## Assigned task 1
Render the records as a JSON list of strings, one string per line and with blank lines omitted, starting at the line that contains "(640, 853). matte" and ending with the line that contains "In fact, green-white-red", both lines included.

## Extract to read
____

BBP, could you write one with 1 thermister instead of the pressure sensor and the thermister? If you want to replicate a standard TXV, one would be enough, no?

I looked on the Fujitsu circuit diagrams and do not see a pressure sensor anywhere, just numerous thermisters. As they are just plug in to the board, I don't know if one or two (or three) are used to control the EEV
Here's the catch: the OEM's run their units in test labs for hours and hours with pressure and temperature sensors wired into every part of everywhere and collect volumes of ultra-precise data logs. Even the "basic" capillary tube regulated models are treated this way. These plethora of sensors have no control over the events that transpire in the (torture) testing chamber: they are there as witnesses. The units are put through their paces with eyes on every variable that can be measured.

After a certain amount of testing has transpired, the log data is analyzed. What happens next depends on what type of control system the unit employs.

____

## Extracted material
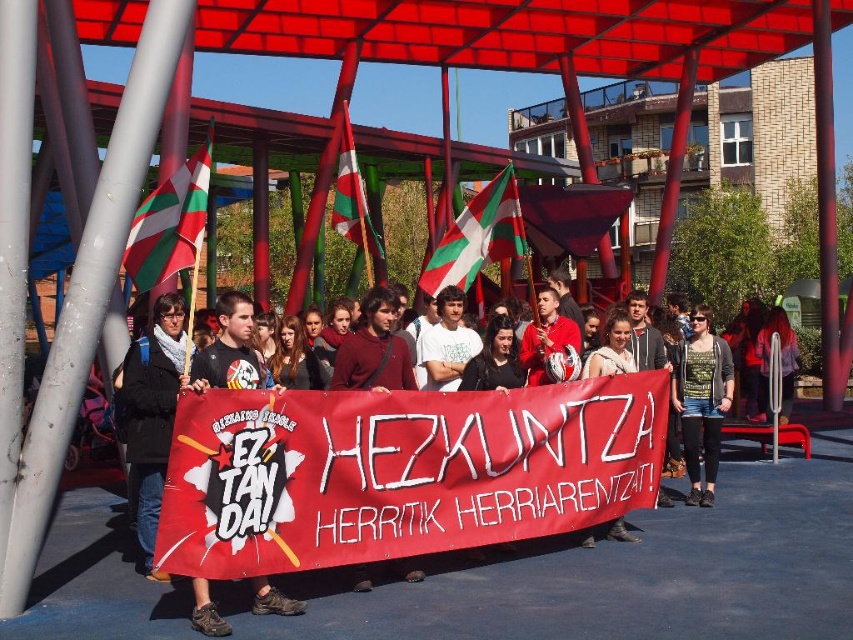
Does matte black jacket at center have a larger size compared to green printed shirt at center?

Yes, matte black jacket at center is bigger than green printed shirt at center.

How much distance is there between matte black jacket at center and green printed shirt at center?

They are 12.18 meters apart.

Where is `matte black jacket at center`? The height and width of the screenshot is (640, 853). matte black jacket at center is located at coordinates (386, 465).

Where is `matte black jacket at center`? The width and height of the screenshot is (853, 640). matte black jacket at center is located at coordinates (386, 465).

Who is lower down, black fabric jacket at center or green-white-red striped flag at left?

black fabric jacket at center is lower down.

What do you see at coordinates (154, 412) in the screenshot?
I see `black fabric jacket at center` at bounding box center [154, 412].

Where is `black fabric jacket at center`? The height and width of the screenshot is (640, 853). black fabric jacket at center is located at coordinates (x=154, y=412).

Which is more to the right, green-white-red striped flag at left or green and white striped fabric at center?

green and white striped fabric at center is more to the right.

Is green-white-red striped flag at left to the right of green and white striped fabric at center from the viewer's perspective?

In fact, green-white-red striped flag at left is to the left of green and white striped fabric at center.

Where is `green-white-red striped flag at left`? The image size is (853, 640). green-white-red striped flag at left is located at coordinates (170, 224).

____

## Assigned task 2
Condense the paragraph of the forum excerpt above that begins "Here's the catch" into a bulleted list that keeps its main facts.

## Answer 1
[
  "Where is `matte black jacket at center`? The height and width of the screenshot is (640, 853). matte black jacket at center is located at coordinates (386, 465).",
  "Where is `matte black jacket at center`? The width and height of the screenshot is (853, 640). matte black jacket at center is located at coordinates (386, 465).",
  "Who is lower down, black fabric jacket at center or green-white-red striped flag at left?",
  "black fabric jacket at center is lower down.",
  "What do you see at coordinates (154, 412) in the screenshot?",
  "I see `black fabric jacket at center` at bounding box center [154, 412].",
  "Where is `black fabric jacket at center`? The height and width of the screenshot is (640, 853). black fabric jacket at center is located at coordinates (x=154, y=412).",
  "Which is more to the right, green-white-red striped flag at left or green and white striped fabric at center?",
  "green and white striped fabric at center is more to the right.",
  "Is green-white-red striped flag at left to the right of green and white striped fabric at center from the viewer's perspective?",
  "In fact, green-white-red striped flag at left is to the left of green and white striped fabric at center."
]

## Answer 2
- The OEMs run their units in test labs for many hours, with pressure and temperature sensors wired into every part.
- They collect large volumes of ultra-precise data logs.
- Even basic capillary-tube-regulated models receive this treatment.
- The sensors have no control over events in the testing chamber and serve only as witnesses.
- The units are put through their paces while every measurable variable is watched.